GamesIndustry.biz You can understand the viewpoint of specialist retailers, where if you took away pre-owned revenues I think it's fair to say we'd see more store closures. But does it frustrate you when you see supermarkets or other big mainstream chains jumping in to pre-owned as well?
Rod Cousens

Yes - the way it's structured today is destructive, and it's negative to creativity and innovation. I believe it has to be managed - there's an element of it which is acceptable, and there's an element that isn't.

If the content creators could participate in the secondary or subsequent exploitation, I think that's fair game. I think equally the retailer then has an argument that he should participate in some of the DLC, which they ordinarily wouldn't. By default, you manage the process.

What I don't buy off on is that retailers are responding to pre-owned because that's what consumer traffic tells them. As I said earlier, if you put the price at zero, you'll get even more traffic, but where does that go? It's nonsensical, and what is it taking out elsewhere?
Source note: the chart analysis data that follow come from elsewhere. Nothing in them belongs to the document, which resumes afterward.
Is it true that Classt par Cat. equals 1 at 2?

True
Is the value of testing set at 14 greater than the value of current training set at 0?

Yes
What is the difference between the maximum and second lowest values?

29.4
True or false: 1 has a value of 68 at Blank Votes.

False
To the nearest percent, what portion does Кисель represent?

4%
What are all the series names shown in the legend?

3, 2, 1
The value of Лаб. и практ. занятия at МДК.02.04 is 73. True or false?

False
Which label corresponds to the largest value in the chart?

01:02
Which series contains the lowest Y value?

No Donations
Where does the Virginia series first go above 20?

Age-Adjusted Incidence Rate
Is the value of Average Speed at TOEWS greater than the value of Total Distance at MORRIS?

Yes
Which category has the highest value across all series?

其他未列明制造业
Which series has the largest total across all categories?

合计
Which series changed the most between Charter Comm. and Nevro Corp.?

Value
The figures put out by retailers are on the aggregate of their total revenue, but what is it on a specific software format? Then you'll see its significance. If the response of specialist stores to the growth of supermarket is to deal with it in this way, they're going to lose.

When you've got Sainsbury's putting a game out at £25... I can take from that the retailer is telling us it doesn't need any margin.

GamesIndustry.biz But supermarkets can get away with that, though.
Rod Cousens

I think we all need to sit around a table and see how we're going to manage it. Can you imagine the online infrastructure requirement in supermarkets beyond local baked beans and so on that they'd have to create to support it?

So actually it could be the value added for the specialists.

Rod Cousens is CEO of Codemasters. Interview by Phil Elliott.